À quelques pas de l’aérodrome de Bron, à Chassieu (Rhône), la métropole de Lyon a décidé de réhabiliter un terrain inoccupé pour en faire la première ferme métropolitaine en régie du territoire.
Lancé en début de mandat, ce projet qui est désormais entré en phase de production, répond à plusieurs enjeux : augmenter l’offre de produits bio dans la restauration collective, maintenir l’agriculture sur le territoire mais également en faire « une vitrine des pratiques agricoles agroécologiques », pointe Jérémy Camus, vice-président du Grand Lyon à l’agriculture et à l’alimentation.
Le site a aussi une vocation pédagogique, souligne le président de la Métropole, Bruno Bernard. Situé à proximité de l’arrêt du tram T5, il devrait accueillir des collégiens et des collégiennes.

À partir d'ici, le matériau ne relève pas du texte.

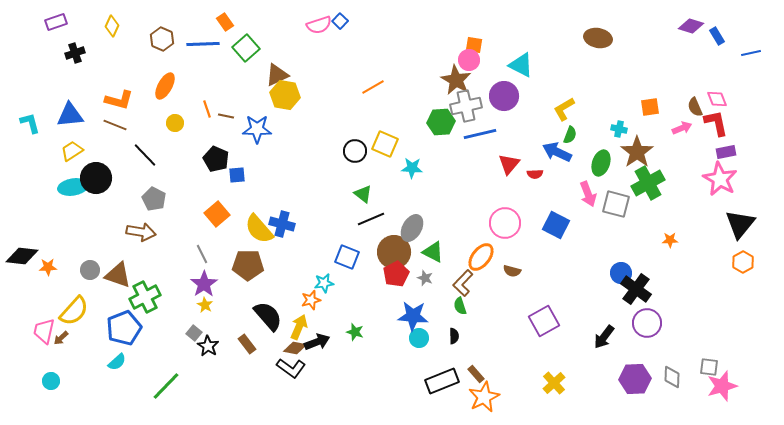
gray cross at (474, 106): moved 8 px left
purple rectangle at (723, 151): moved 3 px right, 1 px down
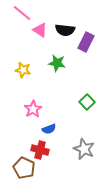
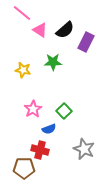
black semicircle: rotated 48 degrees counterclockwise
green star: moved 4 px left, 1 px up; rotated 12 degrees counterclockwise
green square: moved 23 px left, 9 px down
brown pentagon: rotated 25 degrees counterclockwise
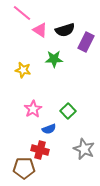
black semicircle: rotated 24 degrees clockwise
green star: moved 1 px right, 3 px up
green square: moved 4 px right
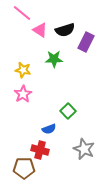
pink star: moved 10 px left, 15 px up
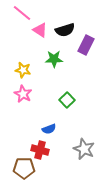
purple rectangle: moved 3 px down
pink star: rotated 12 degrees counterclockwise
green square: moved 1 px left, 11 px up
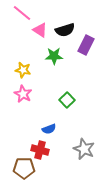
green star: moved 3 px up
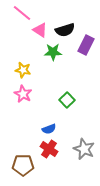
green star: moved 1 px left, 4 px up
red cross: moved 9 px right, 1 px up; rotated 18 degrees clockwise
brown pentagon: moved 1 px left, 3 px up
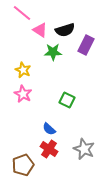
yellow star: rotated 14 degrees clockwise
green square: rotated 21 degrees counterclockwise
blue semicircle: rotated 64 degrees clockwise
brown pentagon: rotated 20 degrees counterclockwise
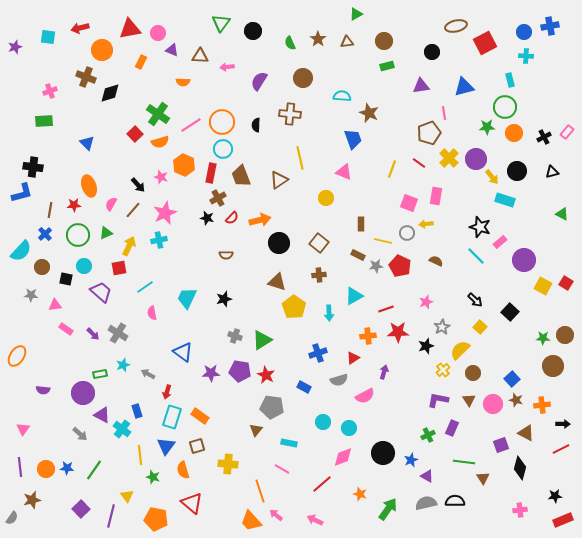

Augmenter la part de produits bio dans les assiettes
Sur cette parcelle de quatre hectares, dont deux sont actuellement cultivés avec des courges butternut, du potimarron ou encore des oignons, 15 tonnes de légumes ont été récoltées l’an dernier. Pour cette année, l’objectif est de monter à 60 tonnes, qui répondront à une partie des besoins des cantines de 38 collèges publics de la métropole.
Crédits : métropole de Lyon, ferme métropolitaine de Chassieu
Figurant parmi les bonnes élèves, la collectivité lyonnaise « fournit déjà 64 % de produits sur les critères Egalim avec 49 % de bio contre 6 % de bio au début du mandat », pointe Bruno Bernard, alors que la réglementation impose seulement 20 % de bio.
Et elle n’entend pas s’arrêter là. « Dès cette rentrée, certains collèges auront 75 % de produits bio dans leurs assiettes et la totalité pour cinq collèges en régie exemplaire », appuie-t-il.
Le choix d’une ferme métropolitaine en régie – non pas une régie « ad hoc », comme pour la gestion de l’eau -, dont la gestion est conduite par les services de la Métropole, permet aussi de dépasser les réglementations des marchés publics qui ne permettent pas de favoriser les produits cultivés localement.
Un modèle de transition à double titre
Le projet se veut aussi un exemple en matière de respect de l’environnement et surtout, de la ressource en eau, alors que l’ensemble des cours d’eau du Rhône ont été placés en sécheresse à la mi-août, après deux épisodes de canicule.
L’irrigation se fait grâce à un goutte-à-goutte et d’ici quelques mois, une haie d’un kilomètre sera installée le long du terrain pour protéger le site du vent et ainsi réduire l’assèchement de la parcelle.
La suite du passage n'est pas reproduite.